Oído Salvaje : 20 ans d’expérimentation sonore en Amérique latine

Le collectif basé en Équateur Centro Experimental Oído Salvaje (« Centre Expérimental Ouïe Sauvage ») est composé d’artistes, de curateurs·trices, de chercheurs·euses, d’expérimentateurs·trices sonores de tous bords parmi lesquels trois piliers, Mayra Estevez, Iris Disse et Fabiano Kueva et un nombre incalculable de « satellites ». En 1995, le trio décide d’inventer une radio expérimentale et communautaire qui depuis a déployé ses antennes bien au-delà du territoire équatorien, en Amérique du Sud, aux États-Unis et en Europe. Les oreilles sauvages produisent et diffusent la création sonore latino-américaine, montent des « Laboratoires » pour apprendre à écouter, publient livres et articles, le tout disponible en ligne pour les oreilles curieuses. Rencontre avec Fabiano Kueva, un agitateur sonore infatigable.    

Dans quel contexte s’est formé votre collectif ?
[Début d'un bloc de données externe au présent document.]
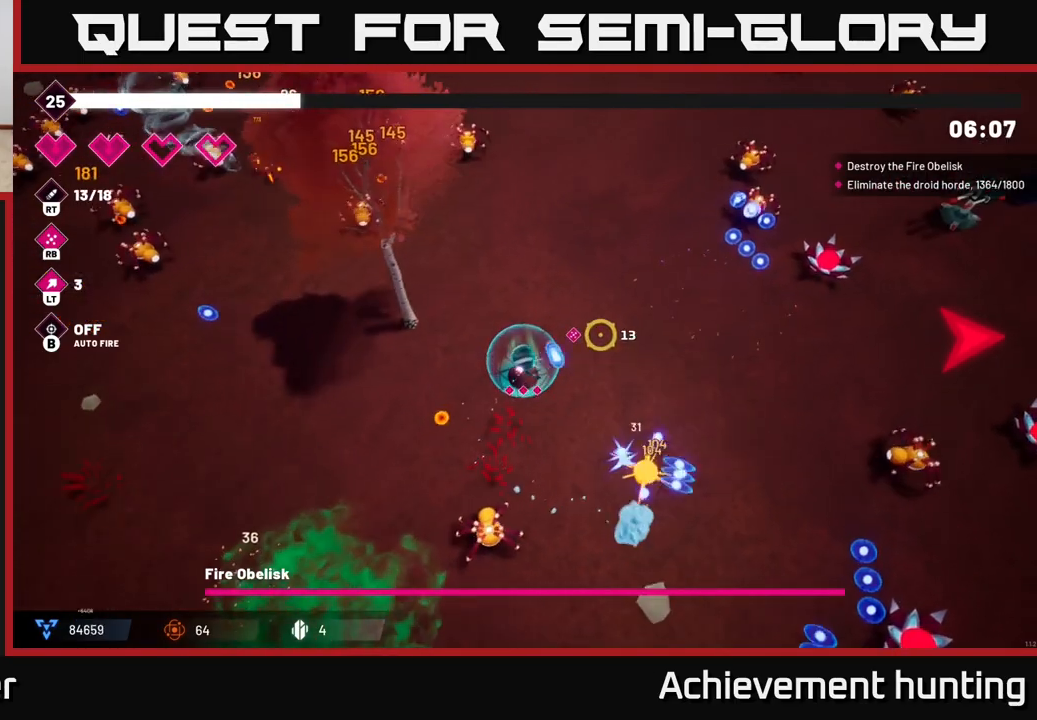
{"buttons": ["R2"], "left_stick": "up", "right_stick": "up-right", "events": [[67, "R2", "up"], [117, "R2", "down"], [250, "left_stick", "up"], [267, "R2", "up"], [300, "right_stick", "up-right"], [483, "R2", "down"]]}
Tout a commencé avec l’appui d’ONG étrangères, très présentes dans les années 90 en Équateur. L’une d’elle montait une radio culturelle, Radio La Luna. On s’est associé au projet et on a réussi à glisser un espace d’expérimentation sonore, ce qui était complètement nouveau. L’émission s’appelait Los Navegantes del Eter (Les Navigateurs de l’Éther), on diffusait nos productions, des séries documentaires qui circulaient ensuite sur cassettes grâce au partenariat avec l’Association Latinoaméricaine d’Education Radiophonique (ALER) et l’Association Mondiale de Radios Communautaires (AMARC). On présentait aussi des œuvres clés de la musique contemporaine expérimentale : Cage, Fontana, Stockhausen, Xenakis, Boulez, Henry, Schaeffer, etc.

Et vous avez fidélisé une audience ?

Oui, on a remarqué un intérêt, une curiosité grandissante de la part de gens qui ne venaient pas nécessairement de la musique mais du journalisme, du théâtre, des arts visuels et même de l’informatique. Et ce même « symptôme » avait lieu un peu de partout en Amérique latine. Sans qu’on le sache, d’autres groupes commençaient aussi à expérimenter avec le son en Colombie, au Mexique. Au début on restait isolés, on ne se mélangeait pas avec les compositeurs qui, eux, avaient une formation musicale. Mais, à partir des années 2000, les deux circuits ont fusionné, notamment grâce à la figure de Mesías Maiguashca, un des grands compositeurs équatoriens contemporains. Il a fait le lien entre discipline musicale et pratique expérimentale. Aujourd’hui on a une scène riche et de nombreux festivals, cycles et concerts.

Fabiano Kueva [toutes les photos de cet article : CC by-nc-nd Centro Experimental Oído Salvaje]

Fabiano Kueva [toutes les photos : CC by-nc-nd Centro Experimental Oído Salvaje]

Après quatre années d’émissions régulières avec Los Navegantes del Eter, Oído salvaje quitte les ondes, pourquoi ?

Le système a changé, les ONG se sont retirées, l’État est devenu plus fort, les institutions culturelles se sont intéressées à notre projet. Donc on a quitté le domaine du social pour entrer dans le réseau des musées et des galeries d’art. Cette nouvelle ouverture était très stimulante pour nous. D’autant que la radio en Équateur est assez conventionnelle et pauvre en terme sonore. Et il y avait toujours ce conflit sur l’audience : « l’expérimental, c’est trop difficile à comprendre ». Donc on est devenus une « radio de musée » mais on a toujours gardé notre âme de radio communautaire.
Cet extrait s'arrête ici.